I recently had the honor of sharing my experiences with Deaf culture in a classroom of students interested in being involved in the Deaf community. A lot of discussions have come from the visit, which is exactly what I hoped for. Below is a lengthier response to a few key ideas that have been raised, which I think are useful for thinking about some of the aspects that, in my eyes, end up being problematic.
I’ll summarize the position I’m addressing more generally as the following: Because we evolved to have the capacity to hear, we are wrong to think hearing is not an inherent advantage. Further, because the technology exists, it seems sensible to employ the technology to improve the life limitations of having a lower hearing level.
There are obviously inherent differences to experiencing the world that stem from differences in hearing level. I sympathize with the intuition to think about hearing as a function of species survival, and that hearing serves as an evolutionary advantage. In order for ears to have evolved in a species, the trait had to have enabled increased survival within a species, relative to members without the hearing trait and therefore is by definition advantageous.
However, humans have far outpaced many evolutionary pressures of our world. I think hearing status, aside from the imagination and occasional accident, is not a salient threat for the person who is deaf. Even the most obvious adaptations are no longer taken at face value. We evolved to be mobile and dexterous (legs and arms) and yet there are many equalizers such as cars, wheelchairs, and improved community safety that make legs not necessary for a long, happy life. The human drive for sex and fatty foods are examples of things we often need to actively suppress, despite their initial evolutionary benefit. This is our existence- an awareness that we are made a certain way, and that our identity is the choice to integrate some (but not usually all) aspects of our biological tendencies into our way of life.
Thinking about maximizing survivability is terribly important, it’s just that there are often more important, universal concerns relevant to survival than hearing status. To be clear, deaf people not hearing a tornado warning has never appeared on a list of common fatalities. Conversely, deaf people, just the same as hearing, are susceptible to much more threatening fatalities: car accidents, alcoholism, diabetes, cancer, disease.
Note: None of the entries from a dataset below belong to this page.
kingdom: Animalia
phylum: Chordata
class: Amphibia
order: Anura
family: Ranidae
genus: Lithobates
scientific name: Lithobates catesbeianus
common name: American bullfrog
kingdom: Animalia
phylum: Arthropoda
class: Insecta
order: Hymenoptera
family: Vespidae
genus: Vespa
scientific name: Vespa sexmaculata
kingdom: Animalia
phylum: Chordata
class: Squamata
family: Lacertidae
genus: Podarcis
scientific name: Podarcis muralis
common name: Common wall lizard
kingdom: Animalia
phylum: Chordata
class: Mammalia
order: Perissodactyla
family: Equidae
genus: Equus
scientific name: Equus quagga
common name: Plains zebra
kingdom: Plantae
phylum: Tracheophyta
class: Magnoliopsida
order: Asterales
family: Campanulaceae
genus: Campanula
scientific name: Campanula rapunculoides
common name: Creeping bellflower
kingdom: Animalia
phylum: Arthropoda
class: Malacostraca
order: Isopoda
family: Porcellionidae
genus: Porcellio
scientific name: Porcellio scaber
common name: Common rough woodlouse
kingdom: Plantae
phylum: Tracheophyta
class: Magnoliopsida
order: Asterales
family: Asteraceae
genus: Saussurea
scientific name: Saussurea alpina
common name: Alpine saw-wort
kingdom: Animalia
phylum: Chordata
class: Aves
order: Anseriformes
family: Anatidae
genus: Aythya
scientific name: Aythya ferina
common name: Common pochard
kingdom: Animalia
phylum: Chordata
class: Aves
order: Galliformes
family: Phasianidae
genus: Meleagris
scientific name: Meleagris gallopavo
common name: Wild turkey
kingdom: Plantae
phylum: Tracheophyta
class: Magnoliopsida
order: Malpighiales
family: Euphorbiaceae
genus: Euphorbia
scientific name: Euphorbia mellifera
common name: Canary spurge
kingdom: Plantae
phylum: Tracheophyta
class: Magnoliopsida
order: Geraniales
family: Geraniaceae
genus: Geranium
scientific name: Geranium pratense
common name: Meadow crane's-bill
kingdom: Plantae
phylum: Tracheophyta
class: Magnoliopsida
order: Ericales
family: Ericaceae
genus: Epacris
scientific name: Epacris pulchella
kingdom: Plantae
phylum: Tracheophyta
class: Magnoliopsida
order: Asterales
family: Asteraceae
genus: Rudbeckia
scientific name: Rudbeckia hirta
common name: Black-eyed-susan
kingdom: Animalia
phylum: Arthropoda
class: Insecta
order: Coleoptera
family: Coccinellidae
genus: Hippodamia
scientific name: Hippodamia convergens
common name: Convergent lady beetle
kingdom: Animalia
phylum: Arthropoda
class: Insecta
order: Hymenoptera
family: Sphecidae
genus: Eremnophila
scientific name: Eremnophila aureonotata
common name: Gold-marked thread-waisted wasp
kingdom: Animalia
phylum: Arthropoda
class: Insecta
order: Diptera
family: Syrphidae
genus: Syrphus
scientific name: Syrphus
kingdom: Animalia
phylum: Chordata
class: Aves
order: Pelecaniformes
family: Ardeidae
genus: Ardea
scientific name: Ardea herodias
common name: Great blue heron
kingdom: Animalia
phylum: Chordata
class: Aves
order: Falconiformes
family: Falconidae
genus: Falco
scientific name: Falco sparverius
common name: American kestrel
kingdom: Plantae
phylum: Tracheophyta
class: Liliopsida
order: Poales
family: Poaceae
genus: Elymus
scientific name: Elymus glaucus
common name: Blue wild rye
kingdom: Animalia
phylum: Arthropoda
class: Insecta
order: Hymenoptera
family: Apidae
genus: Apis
I can only assume there are numerous other causes of death that appear on a list before “accidents related to hearing status” does.
Yet, you probably would be willing to grant the average human, even a diabetic, the right to eat something unhealthy AND the right to not be challenged. What’s fundamentally different about being deaf? There exist sophisticated interventions for health concerns such as diabetes and STDs, issues which can pose a threat for societal and personal well-being, and yet a person is allowed to want to eat more, have more sex. A person is allowed to appreciate who they are, on their own terms. I’m arguing this right should extend to being deaf.
But certainly there are those who would prefer to benefit from what aid the medical community has to offer. The best way to insure a deaf person knows a tornado is coming would be to make sure they receive text alerts. If you paid for their phone, their phone plan, and necessary training, the effectiveness per dollar spent would still dwarf any fully reliable hearing aid, cochlear implant, and/or related therapy. Fortunately, deaf people today typically have phones, phone plans, and an active texting life, making the costs and lifestyle adjustment potentially a non-issue.
And here’s what’s most important. There is nothing different about a deaf person and a hearing person receiving a text. Text messaging is equalizing, and promotes similarity across hearing status. And while it may be a no-brainer for anyone (hearing or not) to receive text-alerts, no one ought to be forced to, because that’s infantilizing (new word I learned in discussions about white privilege). No technologies, for someone who is independently functioning, should be encouraged without the request of the individual. Pushing a product suggests it is needed, and worse, that there is a deficit, not simply a difference, without it.